-------- Records for the task --------
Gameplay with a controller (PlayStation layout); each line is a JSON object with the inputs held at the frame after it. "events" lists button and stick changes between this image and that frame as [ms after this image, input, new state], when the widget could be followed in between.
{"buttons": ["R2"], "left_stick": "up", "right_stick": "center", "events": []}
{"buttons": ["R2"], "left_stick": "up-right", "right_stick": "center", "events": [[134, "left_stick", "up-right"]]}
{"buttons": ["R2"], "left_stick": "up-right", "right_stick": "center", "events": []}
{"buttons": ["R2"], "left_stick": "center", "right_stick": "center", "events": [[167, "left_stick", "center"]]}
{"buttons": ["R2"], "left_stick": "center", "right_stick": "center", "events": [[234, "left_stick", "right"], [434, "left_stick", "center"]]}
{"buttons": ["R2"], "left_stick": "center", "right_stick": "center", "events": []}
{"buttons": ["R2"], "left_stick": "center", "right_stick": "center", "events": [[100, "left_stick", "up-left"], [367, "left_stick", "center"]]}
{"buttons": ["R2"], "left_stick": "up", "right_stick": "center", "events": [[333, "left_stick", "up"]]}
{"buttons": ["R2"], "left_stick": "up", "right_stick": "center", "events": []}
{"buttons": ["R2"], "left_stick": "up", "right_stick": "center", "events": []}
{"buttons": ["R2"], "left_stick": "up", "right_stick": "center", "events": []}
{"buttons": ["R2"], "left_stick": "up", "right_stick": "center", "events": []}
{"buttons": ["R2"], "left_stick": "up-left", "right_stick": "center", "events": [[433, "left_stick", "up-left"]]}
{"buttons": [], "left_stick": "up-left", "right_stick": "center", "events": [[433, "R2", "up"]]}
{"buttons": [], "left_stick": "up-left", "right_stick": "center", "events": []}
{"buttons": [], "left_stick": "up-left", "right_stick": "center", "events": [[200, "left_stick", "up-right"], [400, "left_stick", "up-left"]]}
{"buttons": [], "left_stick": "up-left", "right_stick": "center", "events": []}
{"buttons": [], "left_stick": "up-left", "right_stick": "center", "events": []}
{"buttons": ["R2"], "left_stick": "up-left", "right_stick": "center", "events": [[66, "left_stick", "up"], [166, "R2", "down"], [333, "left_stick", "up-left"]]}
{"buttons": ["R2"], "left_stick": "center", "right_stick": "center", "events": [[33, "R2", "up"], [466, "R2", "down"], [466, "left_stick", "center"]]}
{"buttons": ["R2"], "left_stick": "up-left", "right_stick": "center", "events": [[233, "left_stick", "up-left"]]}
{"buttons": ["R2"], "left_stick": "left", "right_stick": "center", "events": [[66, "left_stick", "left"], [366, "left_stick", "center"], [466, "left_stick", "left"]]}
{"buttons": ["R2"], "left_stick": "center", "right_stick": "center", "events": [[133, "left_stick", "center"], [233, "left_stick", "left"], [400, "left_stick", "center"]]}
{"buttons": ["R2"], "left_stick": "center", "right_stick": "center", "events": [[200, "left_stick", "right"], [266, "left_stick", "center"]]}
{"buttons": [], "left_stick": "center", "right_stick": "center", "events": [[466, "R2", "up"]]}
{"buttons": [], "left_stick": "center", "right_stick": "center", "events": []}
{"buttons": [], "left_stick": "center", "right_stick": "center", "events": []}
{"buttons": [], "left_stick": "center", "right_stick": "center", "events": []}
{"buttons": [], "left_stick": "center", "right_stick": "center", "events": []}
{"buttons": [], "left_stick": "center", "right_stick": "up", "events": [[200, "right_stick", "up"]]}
--------
• _What the task requires_:
Every record must be returned exactly.

• _Result of this exercise_:
Gameplay with a controller (PlayStation layout); each line is a JSON object with the inputs held at the frame after it. "events" lists button and stick changes between this image and that frame as [ms after this image, input, new state], when the widget could be followed in between.
{"buttons": ["R2"], "left_stick": "up", "right_stick": "center", "events": []}
{"buttons": ["R2"], "left_stick": "up-right", "right_stick": "center", "events": [[134, "left_stick", "up-right"]]}
{"buttons": ["R2"], "left_stick": "up-right", "right_stick": "center", "events": []}
{"buttons": ["R2"], "left_stick": "center", "right_stick": "center", "events": [[167, "left_stick", "center"]]}
{"buttons": ["R2"], "left_stick": "center", "right_stick": "center", "events": [[234, "left_stick", "right"], [434, "left_stick", "center"]]}
{"buttons": ["R2"], "left_stick": "center", "right_stick": "center", "events": []}
{"buttons": ["R2"], "left_stick": "center", "right_stick": "center", "events": [[100, "left_stick", "up-left"], [367, "left_stick", "center"]]}
{"buttons": ["R2"], "left_stick": "up", "right_stick": "center", "events": [[333, "left_stick", "up"]]}
{"buttons": ["R2"], "left_stick": "up", "right_stick": "center", "events": []}
{"buttons": ["R2"], "left_stick": "up", "right_stick": "center", "events": []}
{"buttons": ["R2"], "left_stick": "up", "right_stick": "center", "events": []}
{"buttons": ["R2"], "left_stick": "up", "right_stick": "center", "events": []}
{"buttons": ["R2"], "left_stick": "up-left", "right_stick": "center", "events": [[433, "left_stick", "up-left"]]}
{"buttons": [], "left_stick": "up-left", "right_stick": "center", "events": [[433, "R2", "up"]]}
{"buttons": [], "left_stick": "up-left", "right_stick": "center", "events": []}
{"buttons": [], "left_stick": "up-left", "right_stick": "center", "events": [[200, "left_stick", "up-right"], [400, "left_stick", "up-left"]]}
{"buttons": [], "left_stick": "up-left", "right_stick": "center", "events": []}
{"buttons": [], "left_stick": "up-left", "right_stick": "center", "events": []}
{"buttons": ["R2"], "left_stick": "up-left", "right_stick": "center", "events": [[66, "left_stick", "up"], [166, "R2", "down"], [333, "left_stick", "up-left"]]}
{"buttons": ["R2"], "left_stick": "center", "right_stick": "center", "events": [[33, "R2", "up"], [466, "R2", "down"], [466, "left_stick", "center"]]}
{"buttons": ["R2"], "left_stick": "up-left", "right_stick": "center", "events": [[233, "left_stick", "up-left"]]}
{"buttons": ["R2"], "left_stick": "left", "right_stick": "center", "events": [[66, "left_stick", "left"], [366, "left_stick", "center"], [466, "left_stick", "left"]]}
{"buttons": ["R2"], "left_stick": "center", "right_stick": "center", "events": [[133, "left_stick", "center"], [233, "left_stick", "left"], [400, "left_stick", "center"]]}
{"buttons": ["R2"], "left_stick": "center", "right_stick": "center", "events": [[200, "left_stick", "right"], [266, "left_stick", "center"]]}
{"buttons": [], "left_stick": "center", "right_stick": "center", "events": [[466, "R2", "up"]]}
{"buttons": [], "left_stick": "center", "right_stick": "center", "events": []}
{"buttons": [], "left_stick": "center", "right_stick": "center", "events": []}
{"buttons": [], "left_stick": "center", "right_stick": "center", "events": []}
{"buttons": [], "left_stick": "center", "right_stick": "center", "events": []}
{"buttons": [], "left_stick": "center", "right_stick": "up", "events": [[200, "right_stick", "up"]]}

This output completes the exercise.